ПРОВЕРЬТЕ ПОНИМАНИЕ:
(a) Назовите все, что, по рассуждениям Аукена в воспоминаниях об экспедиции, ему не нужно.
(b) Ответьте по воспоминаниям об экспедиции на вопросы:
(i) Что, по предположению автора, делали чабаны с вешками?
(ii) С какой организацией договорился институт, чтобы получить буровую установку?
(iii) Что повторял Аукен, когда отступал фигурами на шахматной доске?
(c) Подхватите воспоминания об экспедиции и допишите несколько абзацев, которые идут после их последнего предложения.

Но этот сезонный перегон скота доводил до неистовства наших топографов: вытаптывались все теодолитные точки и исчезали вешки - должно быть, чабаны их собирали на костры. И приходилось все начинать сначала.
Потом пришла изматывающая жара, суховеи, тоска по дому... В общем,  все как всегда в нашей кочевой экспедиционной жизни.
Наш институт сумел договориться с алмаатинским ЦТИСИЗом, и к нам приехала буровая установка. Водителя я уже не помню, но вот буровой мастер запомнился. Это был толстый рыхлый казах моего возраста(а я тогда был еще молод). Запомнилось и имя казаха, и отчество - Аукен Супьянович. Но фамилию почему-то забыл. Помню, что я  часто играл с ним в шахматы, и когда я  теснил его фигуры на доске, он, отступая, всякий раз повторял:
-Вертаюсь на базу!
Давая отпор моим фигурам, он непременно говорил:
-А мы не побоиза! А мы вот так!

 Недавние события в Алма-Ате и национальные вопросы мы как-то взаимно замалчивали. И дело было даже не в том, что я  опасался затрагивать эту тему. Я  имел собственную твердую точку зрения на все это, и мне не нужны были чужие доводы или оправдания. На современных интернетовских форумах популярна аббревиатура ИМХО, которая в вольном русском переводе звучит так: ИМЕЮ МНЕНИЕ, ХРЕН ОСПОРИШЬ. Вот и я имел подобное ИМХО.  Аукен молчал по той простой причине, что ему, видимо, просто нечего было сказать, что хотя бы немного оправдывало  казахских националистов.
Любил Аукен порассуждать о том, что ему не нужны ни дороги, ни заводы, ни города, ни иные блага цивилизации. Ему нужны были  лишь отары, табуны и просторы для кочевки.  Все, что нужно для жизни, и даже больше, он собирался приобрести за счет продажи скота.
(Во всех  декларациях Аукена легко прочитывался и скрытый посыл его рассуждений - меньше всего ему нужны были русские, которые нарушили вековой уклад кочевников...)
Вспоминая прокопченную и вонючую юрту, которую я видел на нашей площадке, я с сомнением относился к его доводам - долго ли он проживет  в таких условиях? В городской квартире -как ни отрицай цивилизацию! - все же комфортней.

ДАННЫЕ УПРАЖНЕНИЯ:
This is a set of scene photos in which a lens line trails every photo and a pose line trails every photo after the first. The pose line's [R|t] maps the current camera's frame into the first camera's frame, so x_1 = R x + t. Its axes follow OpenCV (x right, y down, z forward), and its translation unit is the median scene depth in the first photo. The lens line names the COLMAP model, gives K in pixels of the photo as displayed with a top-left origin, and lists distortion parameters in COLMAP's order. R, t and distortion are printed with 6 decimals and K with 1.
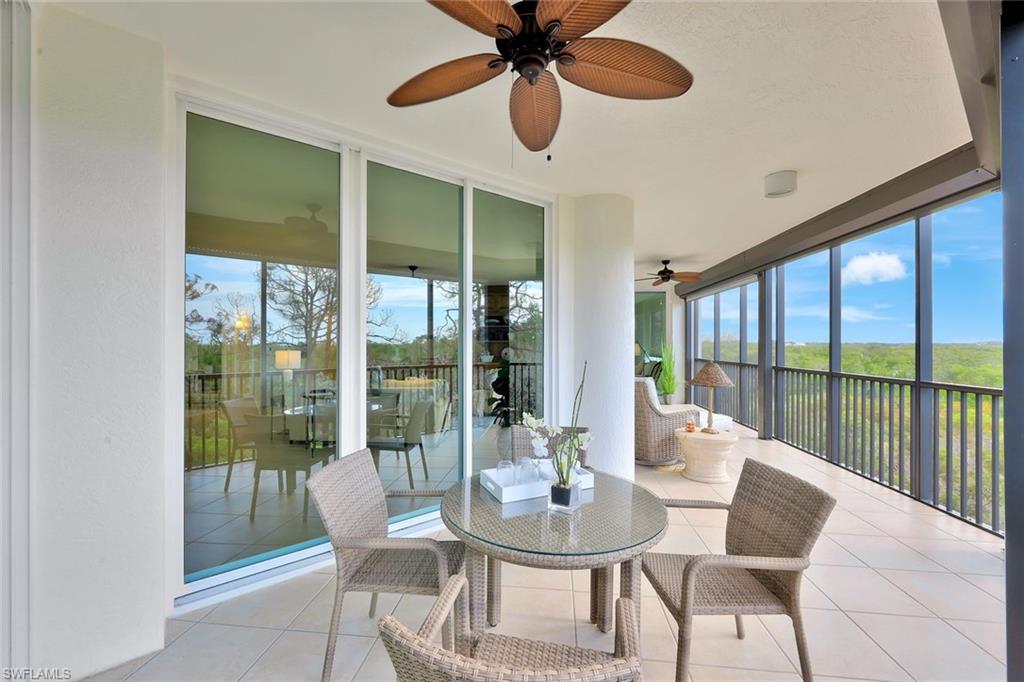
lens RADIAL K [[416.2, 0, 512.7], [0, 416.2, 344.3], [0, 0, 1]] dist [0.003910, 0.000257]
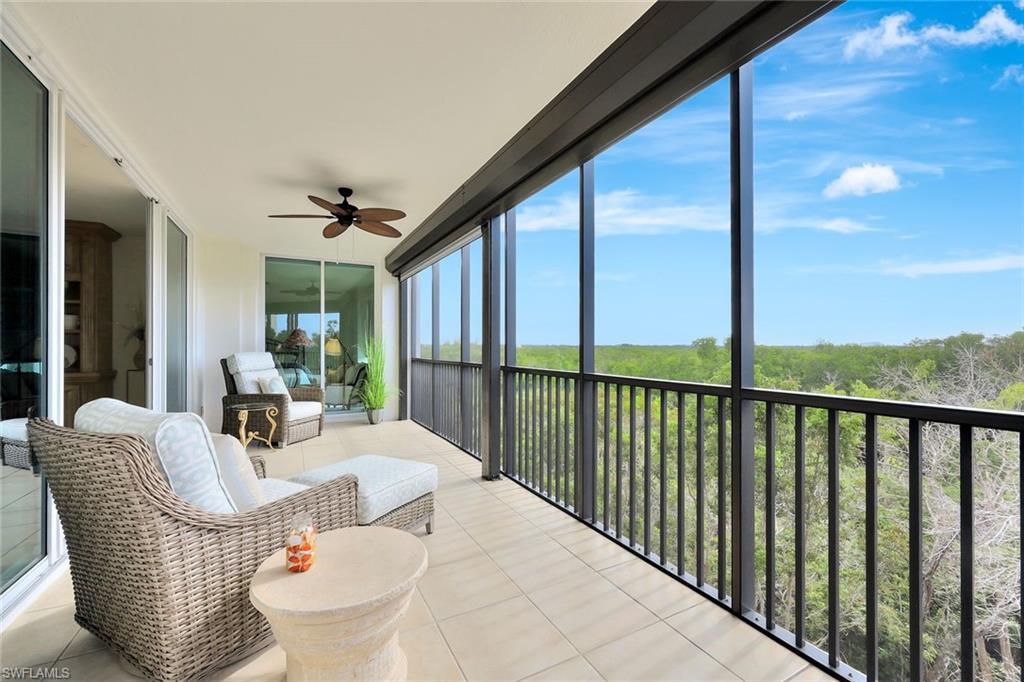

ОТВЕТЫ ПО ЗАДАНИЯМ:
(a) Дороги, заводы, города, иные блага цивилизации.

(b)
(i) Собирали их на костры.
(ii) С алмаатинским ЦТИСИЗом.
(iii) «Вертаюсь на базу!»

(c)
Да и трудно было представить тучного Аукена верхом на лошади- он постоянно ездил на своей буровой машине и уже отвык от другого вида передвижения.
 Сомнения вызывали и его наивные надежды на то, что отгонное животноводство (кажется, так называется круглогодичный выпас скота на больших территориях) обеспечит процветание целому народу.  И я приводил ему как пример  Арабские эмираты, которые так и остались бы нищими феодальными образованиями, если бы не нефть и газ. И продавая только верблюдов и баранов, они никогда не достигли бы нынешнего уровня благосостояния.
Он соглашался с этим, но продолжал упорствовать в желании жить как его далекие предки. И даже упомянул своего деда, который был баем и владел когда-то обширными землями. Тут все стало понятно: Аукен не собирался сам пасти свои стада и месяцами кочевать по степи. Это за него делали бы чернокостные люди. А он, белая кость, степной феодал, властвовал бы над всем этим.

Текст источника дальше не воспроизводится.